HC Deb 25 February 1991 vol 186 cc639-40
28. Mr. Viggers

To ask the Attorney-General when he next expects to meet the president of the Law Society to discuss matters of concern to the legal profession.

The Attorney-General

No meeting is scheduled at present between myself and the president of the Law Society, with whom I enjoy a warm relationship.

Mr. Viggers

I thank my right hon. and learned Friend. He will know of the Law Society's interest in judicial appointments. It is concerned that solicitors should be more readily appointed to the Bench and that the areas from which appointments o the Bench are made should be more broadly based. I understand that meetings are planned shortly with the Lord Chancellor, but has my right hon. and learned Friend any comments to make on the position at present?

The Attorney-General

I am grateful to my hon. Friend. The Lord Chancellor will listen with great care to all suggestions made to him with a view to broadening the range from which judicial appointments are made. As for solicitors, although candidates are, naturally, considered on their merits, the Lord Chancellor is anxious to encourage more solicitors to put themselves forward for judicial appointment when they have reached the appropriate age and standing. He consults more widely than ever before on this matter and is evaluating the results of a pilot scheme designed to improve the methods by which solicitors are identified for potential judicial appointments.

Mr. Mullin

Does the Attorney-General detect any concern on the part of the Law Society about the inability of senior members of the judiciary to distinguish between innocence and guilt? Does he have any plans to take action on that? My question is motivated neither by ignorance nor by malice.

The Attorney-General

I do not answer for the Law Society. The hon. Gentleman will know that any judicial system is only as good as the quality of the evidence fed into the trials over which judges preside. The judges hold the ring and enforce the rules. Although every effort must be made—the hon. Gentleman knows that every effort is made—to rectify any miscarriage of justice that may later be found to have occurred, the people of this country acknowledge that our judiciary is of a high standard.

Mr. Bowis

Does my right hon. and learned Friend agree that the public's confidence in members of the Law Society would be greatly enhanced by the setting up of the legal ombudsman? Will he report on how that system is progressing?

The Attorney-General

This is the age of the ombudsman and I am sure that his arrival has been generally welcomed. However, it is too early for us to assess what progress he is making.

Mr. Fraser

When the Attorney-General meets the president of the Law Society, what will he be able to do to assuage what the Lord Chancellor called the perfectly genuine cries of hardship from legal aid practitioners?
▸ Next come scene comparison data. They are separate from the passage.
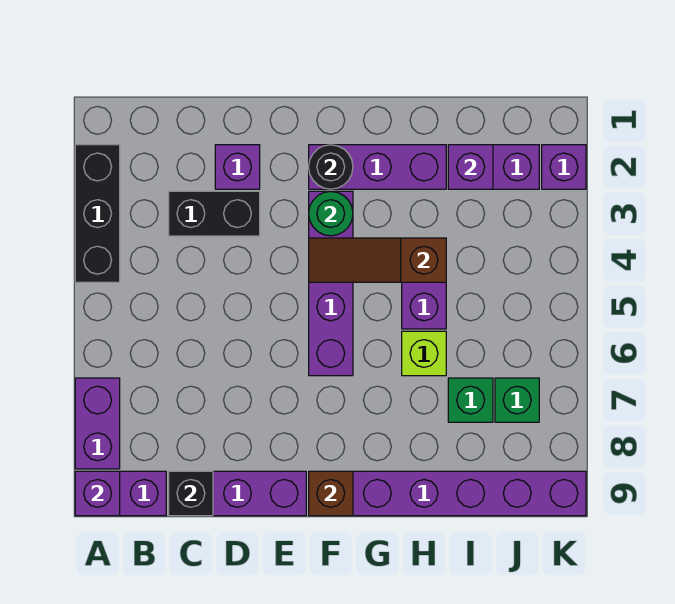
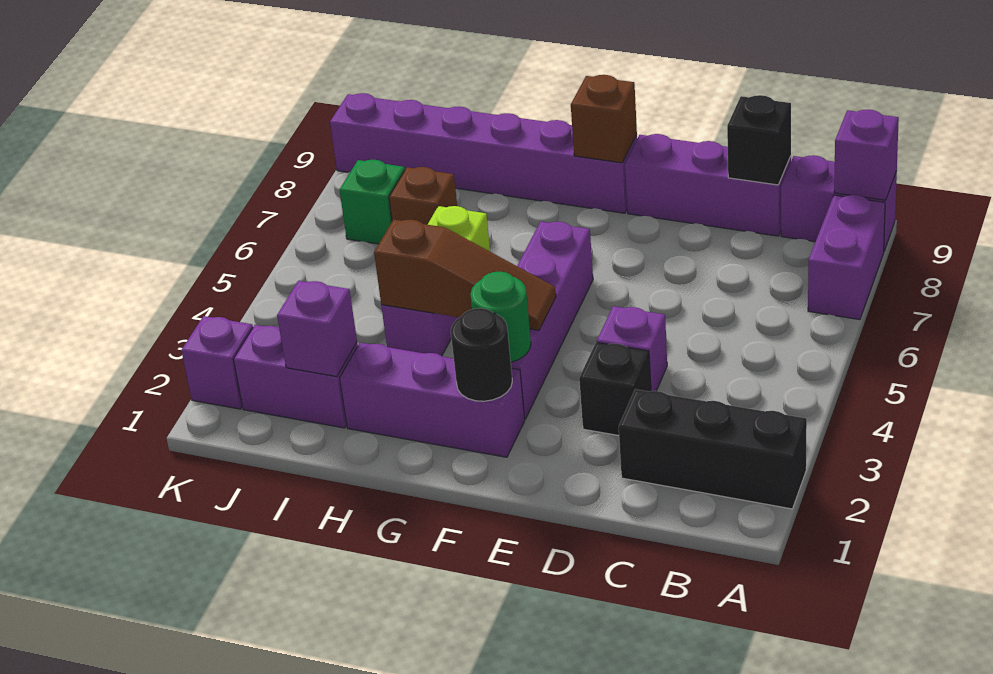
black brick A2:A4 level 1 -> black brick A2:C2 level 1
black brick C3:D3 level 1 -> black brick D3 level 1
purple brick D2 level 1 -> purple brick D4 level 1
green brick I7 level 1 -> brown brick I7 level 1

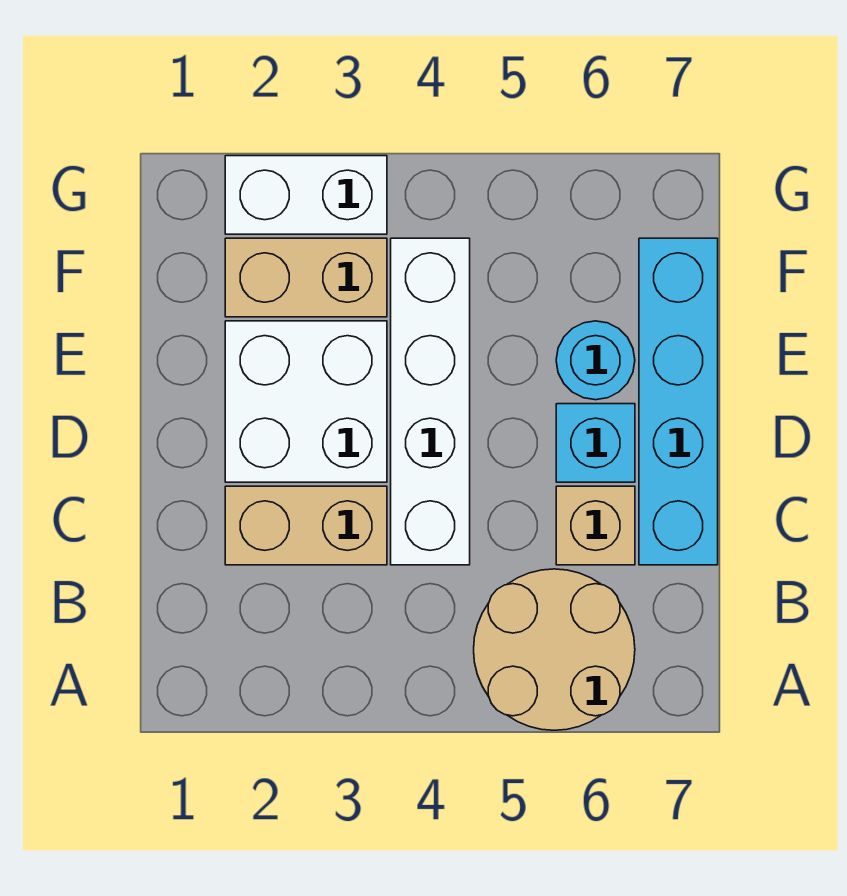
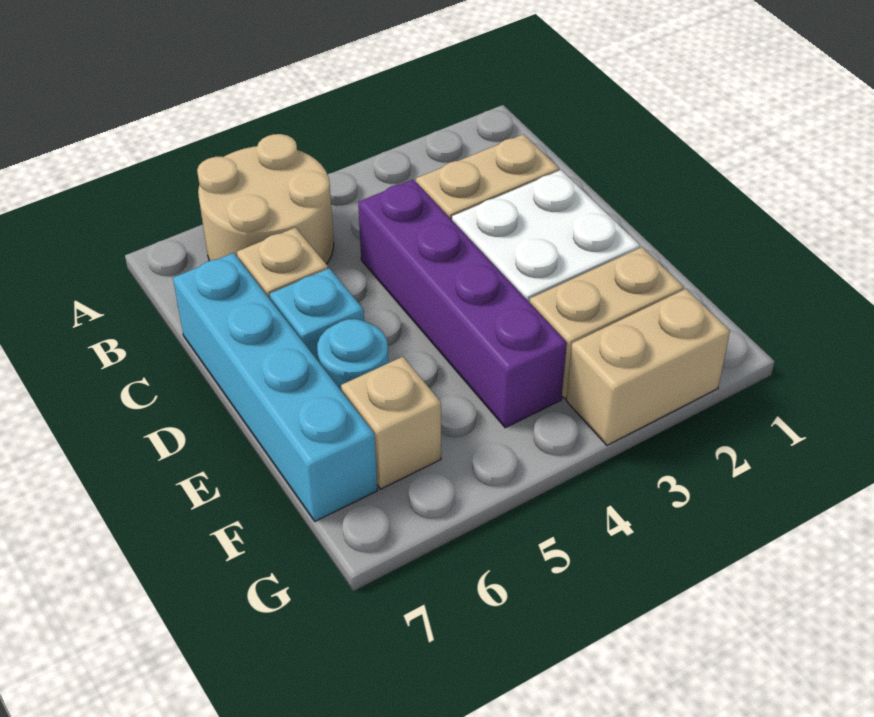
white brick C4:F4 level 1 -> purple brick C4:F4 level 1
none -> tan brick F6 level 1
white brick G2:G3 level 1 -> tan brick G2:G3 level 1

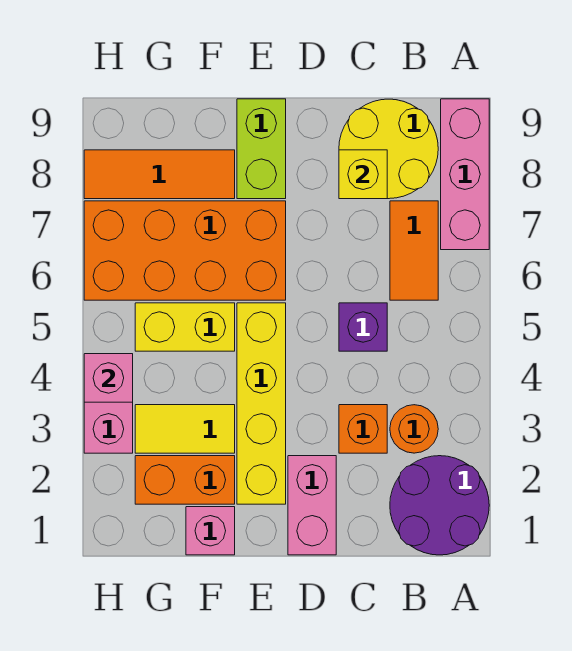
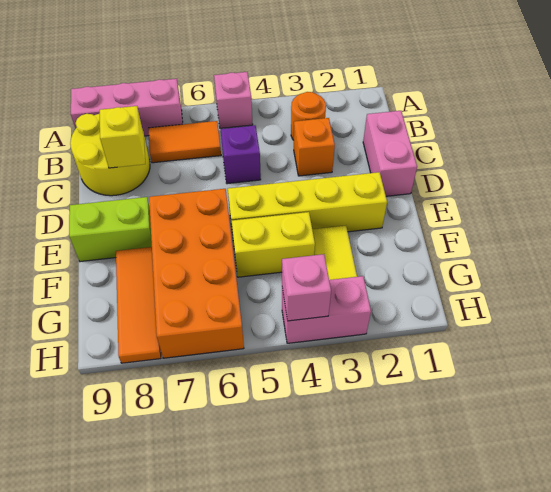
purple round brick A1:B2 level 1 -> none
pink brick D1:D2 level 1 -> pink brick C1:D1 level 1
pink brick F1 level 1 -> pink brick A5 level 1
orange brick F2:G2 level 1 -> none
yellow brick F5:G5 level 1 -> yellow brick F4:F5 level 1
What will be the percentage increase for legal aid work that should take place after 1 April this year and what proposals does he have for easing the cash flow for legal aid practitioners who are suffering from high interest rates and the fall-off of work that used to be subsidised by the commercial and conveyancing sectors?

The Attorney-General

These are all important matters which the Legal Aid Board keeps under review.